Wealth

What Coronavirus Can Remind Us About Personal Finance

You may be familiar with the expression, “What goes up must come down”. Forbes.com reported on March 16th that the longest bull market in history came to a halt on March 11th, 2020 after 11 years. While your news feeds and favorite stations are all about the markets right now, the current Coronavirus Pandemic can teach us a few important lessons for our overall finances:

  1. Emergency Fund: The common rule of thumb is to have enough cash in savings for 3 to 6 months of your household expenses. While talks of recessions are looming, it’s a reminder to make sure your savings levels are up to par. You may be less nervous about losing your job if you know you are able to still pay your bills and put food on the table while the economy recovers.
  2. Know Your Risk Tolerance: While you can never predict an economic downturn or how severe it will be, you can always be sure that there will be ups & downs in the markets. If you are nearing retirement or simply haven’t been able to stomach the recent volatility in the markets, aggressive stock investing may not be the best place for you when the market does turn back positive.
  3. Analyze Lifestyle Inflation: Look at your monthly household expenses in relation to your income.
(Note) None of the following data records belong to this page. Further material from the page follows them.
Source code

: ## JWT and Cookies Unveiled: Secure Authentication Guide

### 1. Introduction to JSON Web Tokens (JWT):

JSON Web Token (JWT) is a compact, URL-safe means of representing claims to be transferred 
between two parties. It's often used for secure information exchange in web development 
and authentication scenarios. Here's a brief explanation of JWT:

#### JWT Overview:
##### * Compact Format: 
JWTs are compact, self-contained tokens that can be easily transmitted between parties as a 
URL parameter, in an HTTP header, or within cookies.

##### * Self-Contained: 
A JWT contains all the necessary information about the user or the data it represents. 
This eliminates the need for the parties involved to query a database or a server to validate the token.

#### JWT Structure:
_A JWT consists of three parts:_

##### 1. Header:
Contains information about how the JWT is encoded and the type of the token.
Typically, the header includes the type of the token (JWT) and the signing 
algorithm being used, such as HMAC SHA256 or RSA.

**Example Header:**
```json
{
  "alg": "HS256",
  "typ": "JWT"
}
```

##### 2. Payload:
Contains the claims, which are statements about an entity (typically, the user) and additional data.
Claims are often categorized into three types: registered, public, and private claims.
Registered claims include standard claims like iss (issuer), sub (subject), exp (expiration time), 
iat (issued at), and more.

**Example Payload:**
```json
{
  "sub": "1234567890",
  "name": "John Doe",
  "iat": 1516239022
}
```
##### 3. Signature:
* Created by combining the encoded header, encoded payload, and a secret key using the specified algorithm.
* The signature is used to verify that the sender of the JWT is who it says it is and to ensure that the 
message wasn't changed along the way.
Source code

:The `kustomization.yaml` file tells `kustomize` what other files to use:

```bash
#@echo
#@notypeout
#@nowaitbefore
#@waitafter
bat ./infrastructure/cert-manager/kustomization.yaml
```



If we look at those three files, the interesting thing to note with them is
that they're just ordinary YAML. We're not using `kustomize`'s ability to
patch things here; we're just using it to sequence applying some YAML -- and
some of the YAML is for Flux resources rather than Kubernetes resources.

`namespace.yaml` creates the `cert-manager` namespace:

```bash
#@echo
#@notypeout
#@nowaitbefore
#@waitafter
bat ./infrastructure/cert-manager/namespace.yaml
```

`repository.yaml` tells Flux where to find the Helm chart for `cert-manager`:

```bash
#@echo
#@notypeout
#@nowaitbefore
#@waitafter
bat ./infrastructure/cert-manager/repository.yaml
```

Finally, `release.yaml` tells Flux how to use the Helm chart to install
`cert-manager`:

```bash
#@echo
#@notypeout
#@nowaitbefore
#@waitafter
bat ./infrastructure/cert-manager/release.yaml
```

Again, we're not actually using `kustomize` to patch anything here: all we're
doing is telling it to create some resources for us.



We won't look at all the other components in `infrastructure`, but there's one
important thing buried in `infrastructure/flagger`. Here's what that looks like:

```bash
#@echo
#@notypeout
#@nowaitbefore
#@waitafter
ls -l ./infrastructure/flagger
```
How would your bills stack up if you aren’t bringing in a paycheck? Now is a good time to analyze your monthly spending to see if there are any subscriptions or monthly expenses you can cut out. Even looking at things like your grocery bill can free up a lot of unnecessary expenses if you really need to cut back.   
  4. Refinance Your Home: While interest rates have been relatively low recently, with the Fed continuing to cut rates you may be able to get a much lower interest rate on your mortgage than you have paid in the past. This move could shave off a few years of payments on your home and save you money in the long term.
  5. Keep Investing: If you have a long time horizon, keep investing. You could also look at increasing your investment savings over the short term to take advantage of the recent stock market declines to buy in at a lower price.

Finally: Don’t Panic! It’s not certain right now if we will enter into a recession, but if you can get prepared for economic volatility it can ease your fears in the long run.